Jean Perdijon (Grenoble)

Son esprit s'échappa vers le labyrinthe de la double pensée. Connaître et ne pas connaître. En pleine conscience et avec une absolue bonne foi, émettre des mensonges soigneusement agencés. Retenir simultanément deux opinions qui s'annulent alors qu'on les sait contradictoires et croire à toutes deux. Employer la logique contre la logique.

George Orwell (1984)

Expérience à photon unique


Dans les expériences dites "à photon unique", on utilise une source dont la lumière est suffisamment atténuée pour qu'il n'y ait pas plus d'un photon présent dans le dispositif de mesure à un instant donné. On a surtout employé des tubes à décharge, mais on préfère maintenant les cascades atomiques.
Une première question est de savoir si un photon peut se couper en deux. Les expériences pour y répondre sont assez rares et récentes, car elles nécessitent une électronique rapide. Le séparateur est une lame semi-réfléchissante  et les détecteurs sont des photomultiplicateurs PM, placés dans chacune des deux voies du séparateur L (voir haut de la figure). Une nette anticorrélation a été observée entre les voies et toutes les expériences ont répondu "non" à la question posée.
Une seconde question est de savoir si un photon peut interférer avec lui-même. De très nombreuses expériences ont par contre été montées et la première date de 1909 : Taylor enregistra sur une plaque photographique la figure de diffraction de la pointe d'une aiguille, qui était éclairée par une flamme à travers une fente très étroite et des verres fumés. Depuis, on préfère utiliser un interféromètre, dont les franges sont enregistrées par un convertisseur d'image ou un photomultiplicateur (voir bas de la figure), et presque toute les expériences ont répondu "oui" à la question posée.
L'expérience réalisée par l'équipe d'Aspect, qui regroupe les deux questions dans un même dispositif, est particulièrement significative. Les résultats de ces deux séries d'expérience peuvent être schématisées avec des fentes d'Young (voir droite de la figure) : quand celles-ci sont utilisées comme séparateur, il y a anticorrélation entre les deux branches ; quand elles servent d'interféromètre, on obtient des interférences. Le photon apparaît donc comme un corpuscule ou comme une onde selon le dispositif qui est utilisé pour le détecter, ce qui est devenu un principe quantique promu par Bohr en 1927 : il faut utiliser deux descriptions - mutuellement exclusives et conjointement nécessaires - pour décrire les propriétés d'une particule à l'aide de concepts classiques. Dans la "novlangue" de Copenhague, le phénomène est connu sous le nom de complémentarité.

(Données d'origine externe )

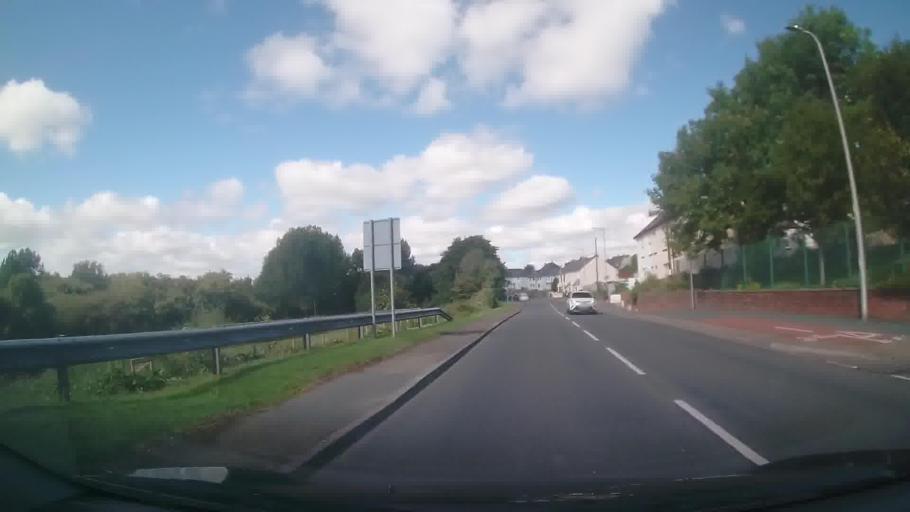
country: GB
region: Wales
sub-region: Pembrokeshire
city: Tenby
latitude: 51.6721
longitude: -4.7143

Une interprétation relativiste


Les corpuscules sont localisés - on peut les compter -, ils se déplacent selon des trajectoires qui peuvent les amener à se choquer - ils sont impénétrables. Au contraire les ondes s'étendent dans tout l'espace disponible et se laissent traverser - elles  peuvent se superposer.

Plutôt que d'accepter que le photon possède à la fois deux états absolument contradictoires, on peut penser que cette complémentarité n'est que le résultat d'une alternance des propriétés ondulatoires et corpusculaires de la lumière : les deux états possédant ces propriétés se succéderaient à une cadence si rapide que nos mesures (qui ne fournissent que des valeurs moyennes) seraient seulement capables d'enregistrer un état ou l'autre, suivant le dispositif utilisé. L'état "onde" correspondrait à un faisceau large et peu dense, qui aurait une forte probabilité de passer par les deux voies et de produire une interférence (voir haut de la figure). Alors que l'état "corpuscule" correspondrait à un pinceau très étroit qui, lorsque par chance il pénètre dans une voie, aurait une densité énergétique suffisante pour déclencher le photomultiplicateur situé en face (voir bas de la figure).

Or un tel rayonnement à géométrie variable est précisément celui produit par un électron qui est accéléré jusqu'à une vitesse relativiste, avant d'être brutalement freiné. La principale source de rayonnement électromagnétique est en effet constitué par l'accélération d'une charge. Tant que sa vitesse est bien inférieure à celle de la lumière, un électron émet selon deux lobes de large ouverture, situés symétriquement de part et d'autre de sa trajectoire ; par contre, lorsque son mouvement devient relativiste, l'ouverture des lobes diminue considérablement pour former, comme dans le cas du rayonnement synchrotron, deux pinceaux intenses qui sont pratiquement orientés suivant le vecteur vitesse. Et les sources utilisées dans les expériences précédentes peuvent être considérées comme constituées d'un grand nombre d'électrons qui sont ainsi excités de façon aléatoire.

 

Référence : J. Perdijon, "Le quantique : un paradoxe de la relativité ?", Désiris, 2014.